When all the control you have over your world gets stripped away, leaving you no choice but to die—the only difference how you do it: quickly or slowly—life distills to a bitter pill. The pain I was in made it easier to swallow.

I would not let him make me a quadriplegic.

I would not let him take my mind away from me. Some things are worse than death.

He was in a blind rage, more intense than I’d felt coming off him yet. He was on the brink of total loss of control. I braced myself to fuel it, to push him over the edge.

I remembered what Barrons had told me about John Johnstone, Jr.’s past. The mysterious “accidental” death of his parents, how rapidly he’d disassociated himself with everything they’d stood for and been. I remembered how Barrons had provoked Mallucé with references to his roots, and the vampire’s instant, livid fury, his irrational hatred of his own name. “How long have you been insane, J.J.?” I gasped out, between blows. “Since before you killed your parents?”

“It’s Mallucé, bitch! Lord Master, to you. And my father deserved to die. He called himself a humanitarian. He was squandering my inheritance. I told him to stop. He didn’t.”

Barrons had provoked Mallucé by calling him Junior. That was my name, bestowed upon me by Alina. I wouldn’t pervert it by using it on him. “You’re the one that deserves to die. Some people are just born wrong, Johnny.

“Never call me that! You will NEVER call me that!” he screamed.

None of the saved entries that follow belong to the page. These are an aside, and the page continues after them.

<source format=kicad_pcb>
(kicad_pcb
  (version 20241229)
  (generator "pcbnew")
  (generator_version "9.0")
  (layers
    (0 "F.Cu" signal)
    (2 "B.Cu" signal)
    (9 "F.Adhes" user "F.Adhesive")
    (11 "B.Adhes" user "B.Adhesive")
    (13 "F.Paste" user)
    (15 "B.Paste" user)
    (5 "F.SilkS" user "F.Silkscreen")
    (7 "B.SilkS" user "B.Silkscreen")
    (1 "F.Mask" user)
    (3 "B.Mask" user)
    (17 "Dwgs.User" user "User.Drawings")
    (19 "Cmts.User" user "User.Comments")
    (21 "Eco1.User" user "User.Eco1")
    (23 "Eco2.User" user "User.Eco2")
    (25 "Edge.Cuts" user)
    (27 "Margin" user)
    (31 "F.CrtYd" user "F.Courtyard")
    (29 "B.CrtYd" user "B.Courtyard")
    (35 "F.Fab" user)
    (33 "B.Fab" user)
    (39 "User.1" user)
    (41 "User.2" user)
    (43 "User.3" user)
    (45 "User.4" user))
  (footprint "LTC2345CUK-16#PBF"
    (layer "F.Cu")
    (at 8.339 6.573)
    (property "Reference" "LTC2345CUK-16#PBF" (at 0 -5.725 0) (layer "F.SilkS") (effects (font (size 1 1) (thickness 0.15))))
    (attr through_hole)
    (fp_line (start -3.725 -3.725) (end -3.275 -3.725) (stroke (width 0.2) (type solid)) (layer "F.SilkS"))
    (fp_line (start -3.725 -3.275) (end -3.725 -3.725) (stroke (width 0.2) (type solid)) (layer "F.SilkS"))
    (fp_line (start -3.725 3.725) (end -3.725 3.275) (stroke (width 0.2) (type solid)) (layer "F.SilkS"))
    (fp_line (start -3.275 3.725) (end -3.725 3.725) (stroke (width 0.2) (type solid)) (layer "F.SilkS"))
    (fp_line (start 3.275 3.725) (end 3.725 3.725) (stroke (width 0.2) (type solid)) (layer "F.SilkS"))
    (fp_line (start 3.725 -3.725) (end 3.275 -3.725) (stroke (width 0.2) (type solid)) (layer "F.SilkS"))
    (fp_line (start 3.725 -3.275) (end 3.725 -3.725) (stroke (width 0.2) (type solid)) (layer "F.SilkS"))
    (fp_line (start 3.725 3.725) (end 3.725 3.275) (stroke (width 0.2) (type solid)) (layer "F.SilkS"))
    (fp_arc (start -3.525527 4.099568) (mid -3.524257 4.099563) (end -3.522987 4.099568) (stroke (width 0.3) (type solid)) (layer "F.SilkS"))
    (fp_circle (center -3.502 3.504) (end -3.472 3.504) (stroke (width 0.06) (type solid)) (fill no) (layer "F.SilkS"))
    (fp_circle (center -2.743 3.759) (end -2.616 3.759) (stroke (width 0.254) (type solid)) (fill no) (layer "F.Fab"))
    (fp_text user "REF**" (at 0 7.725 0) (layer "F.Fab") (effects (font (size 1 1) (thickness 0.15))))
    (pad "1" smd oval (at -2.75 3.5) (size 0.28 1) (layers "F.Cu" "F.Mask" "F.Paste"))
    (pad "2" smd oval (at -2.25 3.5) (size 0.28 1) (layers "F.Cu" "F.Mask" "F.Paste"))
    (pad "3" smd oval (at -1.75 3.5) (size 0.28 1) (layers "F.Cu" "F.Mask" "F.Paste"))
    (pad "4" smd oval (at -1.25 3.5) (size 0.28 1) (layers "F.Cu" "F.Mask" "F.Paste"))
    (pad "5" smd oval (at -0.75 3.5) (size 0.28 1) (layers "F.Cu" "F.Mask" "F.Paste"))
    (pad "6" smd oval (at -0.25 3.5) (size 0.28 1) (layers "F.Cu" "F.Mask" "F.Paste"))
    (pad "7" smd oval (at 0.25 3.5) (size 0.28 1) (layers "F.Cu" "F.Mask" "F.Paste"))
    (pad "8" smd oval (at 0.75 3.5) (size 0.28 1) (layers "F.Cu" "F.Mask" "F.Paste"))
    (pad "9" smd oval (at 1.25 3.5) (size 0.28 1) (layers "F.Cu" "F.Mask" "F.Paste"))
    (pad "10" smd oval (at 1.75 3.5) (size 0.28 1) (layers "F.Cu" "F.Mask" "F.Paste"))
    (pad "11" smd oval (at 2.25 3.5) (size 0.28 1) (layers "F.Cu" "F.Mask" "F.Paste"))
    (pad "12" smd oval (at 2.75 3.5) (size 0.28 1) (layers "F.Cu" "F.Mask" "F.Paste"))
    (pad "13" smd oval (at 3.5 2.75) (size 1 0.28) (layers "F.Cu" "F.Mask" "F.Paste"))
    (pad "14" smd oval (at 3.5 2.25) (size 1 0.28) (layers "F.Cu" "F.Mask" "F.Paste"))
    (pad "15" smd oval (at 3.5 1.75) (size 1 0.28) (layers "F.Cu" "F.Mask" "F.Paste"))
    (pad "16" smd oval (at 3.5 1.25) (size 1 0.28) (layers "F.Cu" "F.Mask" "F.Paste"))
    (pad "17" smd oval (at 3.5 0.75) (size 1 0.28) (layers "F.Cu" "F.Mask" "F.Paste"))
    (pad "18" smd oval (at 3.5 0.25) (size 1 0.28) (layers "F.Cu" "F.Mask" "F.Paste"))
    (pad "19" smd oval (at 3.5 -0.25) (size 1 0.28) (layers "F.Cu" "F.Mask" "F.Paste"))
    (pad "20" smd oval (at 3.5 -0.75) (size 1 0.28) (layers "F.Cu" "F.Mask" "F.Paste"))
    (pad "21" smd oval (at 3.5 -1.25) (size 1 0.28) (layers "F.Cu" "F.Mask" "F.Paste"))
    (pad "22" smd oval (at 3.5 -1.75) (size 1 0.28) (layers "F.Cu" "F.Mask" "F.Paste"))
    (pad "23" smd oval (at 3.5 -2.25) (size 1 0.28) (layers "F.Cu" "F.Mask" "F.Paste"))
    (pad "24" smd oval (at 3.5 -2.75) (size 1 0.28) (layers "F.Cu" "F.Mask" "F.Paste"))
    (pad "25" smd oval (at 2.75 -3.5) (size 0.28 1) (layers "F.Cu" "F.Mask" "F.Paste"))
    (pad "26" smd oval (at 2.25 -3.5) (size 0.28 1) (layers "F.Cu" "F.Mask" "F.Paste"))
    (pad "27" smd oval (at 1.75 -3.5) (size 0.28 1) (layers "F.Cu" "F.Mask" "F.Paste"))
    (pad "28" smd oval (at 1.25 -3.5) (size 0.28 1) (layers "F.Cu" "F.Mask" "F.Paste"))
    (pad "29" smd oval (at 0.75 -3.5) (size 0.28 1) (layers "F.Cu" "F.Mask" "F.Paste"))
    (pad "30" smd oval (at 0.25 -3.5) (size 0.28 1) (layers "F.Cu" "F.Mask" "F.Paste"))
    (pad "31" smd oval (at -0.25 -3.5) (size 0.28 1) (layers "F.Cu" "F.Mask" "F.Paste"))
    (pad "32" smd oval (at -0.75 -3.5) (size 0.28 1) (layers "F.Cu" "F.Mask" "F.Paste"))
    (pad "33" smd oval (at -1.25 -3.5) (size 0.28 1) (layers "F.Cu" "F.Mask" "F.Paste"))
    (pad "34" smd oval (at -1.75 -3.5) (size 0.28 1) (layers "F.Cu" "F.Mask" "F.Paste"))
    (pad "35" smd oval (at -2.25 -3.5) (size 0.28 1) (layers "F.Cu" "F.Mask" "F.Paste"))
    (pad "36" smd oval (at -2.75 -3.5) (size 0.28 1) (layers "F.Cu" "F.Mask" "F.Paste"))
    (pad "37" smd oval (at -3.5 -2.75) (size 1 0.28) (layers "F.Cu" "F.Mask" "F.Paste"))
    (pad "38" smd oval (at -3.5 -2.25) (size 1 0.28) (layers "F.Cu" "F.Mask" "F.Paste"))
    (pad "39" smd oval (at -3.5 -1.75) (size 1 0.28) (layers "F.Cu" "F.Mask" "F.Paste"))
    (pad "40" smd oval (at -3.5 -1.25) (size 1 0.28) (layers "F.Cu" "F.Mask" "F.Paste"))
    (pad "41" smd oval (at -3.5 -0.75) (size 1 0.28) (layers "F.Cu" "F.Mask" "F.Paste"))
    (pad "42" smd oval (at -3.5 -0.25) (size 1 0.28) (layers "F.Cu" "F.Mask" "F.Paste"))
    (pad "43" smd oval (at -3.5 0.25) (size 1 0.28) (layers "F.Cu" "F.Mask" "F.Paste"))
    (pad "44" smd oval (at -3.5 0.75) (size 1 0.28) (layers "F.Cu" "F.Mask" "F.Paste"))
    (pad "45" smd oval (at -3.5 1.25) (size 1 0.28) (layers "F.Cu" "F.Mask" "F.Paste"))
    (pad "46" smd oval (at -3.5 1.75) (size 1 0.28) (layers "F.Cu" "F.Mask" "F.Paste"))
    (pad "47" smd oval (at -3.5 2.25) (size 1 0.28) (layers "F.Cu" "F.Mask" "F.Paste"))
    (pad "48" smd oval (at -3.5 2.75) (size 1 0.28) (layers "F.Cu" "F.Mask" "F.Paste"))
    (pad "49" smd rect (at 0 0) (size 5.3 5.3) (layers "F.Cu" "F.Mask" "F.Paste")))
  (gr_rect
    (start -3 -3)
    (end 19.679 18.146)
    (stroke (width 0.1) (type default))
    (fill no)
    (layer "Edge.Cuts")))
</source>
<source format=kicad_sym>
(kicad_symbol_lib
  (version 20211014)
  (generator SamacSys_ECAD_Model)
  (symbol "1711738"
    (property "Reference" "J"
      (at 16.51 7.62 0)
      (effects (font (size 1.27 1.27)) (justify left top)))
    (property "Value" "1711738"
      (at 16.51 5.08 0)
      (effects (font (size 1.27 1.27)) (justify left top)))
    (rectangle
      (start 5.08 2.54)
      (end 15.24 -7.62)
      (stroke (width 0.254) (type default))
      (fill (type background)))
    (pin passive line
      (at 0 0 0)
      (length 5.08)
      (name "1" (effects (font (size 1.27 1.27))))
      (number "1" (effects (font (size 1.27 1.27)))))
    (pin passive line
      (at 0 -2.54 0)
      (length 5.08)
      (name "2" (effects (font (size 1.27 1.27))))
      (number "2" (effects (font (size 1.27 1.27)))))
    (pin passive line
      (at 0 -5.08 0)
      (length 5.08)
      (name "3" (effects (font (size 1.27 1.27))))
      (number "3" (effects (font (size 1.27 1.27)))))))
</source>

I’d nailed it, a name the vampire hated even worse than Junior. Was it his mother’s special name for him? Had it been his father’s belittlement? “I’m not the one that made you a monster. You came that way, Johnny.” I was nearly out of my mind with pain. I couldn’t feel one of my arms. My face and neck were dripping blood. “Johnny, Johnny, Johnny,” I chanted. “Johnny, little Johnny. You’ll never be anything but a—”

The next blow turned my cheekbone into a blossom of fire. I dropped to my knees. The amulet slipped from my hand.

“Johnny, Johnny,” I said, at least I think I did. Kill me, I prayed. Kill me now.

His next blow smashed me into the rear wall of the grotto. Bones snapped in my legs. I sank mercifully into oblivion.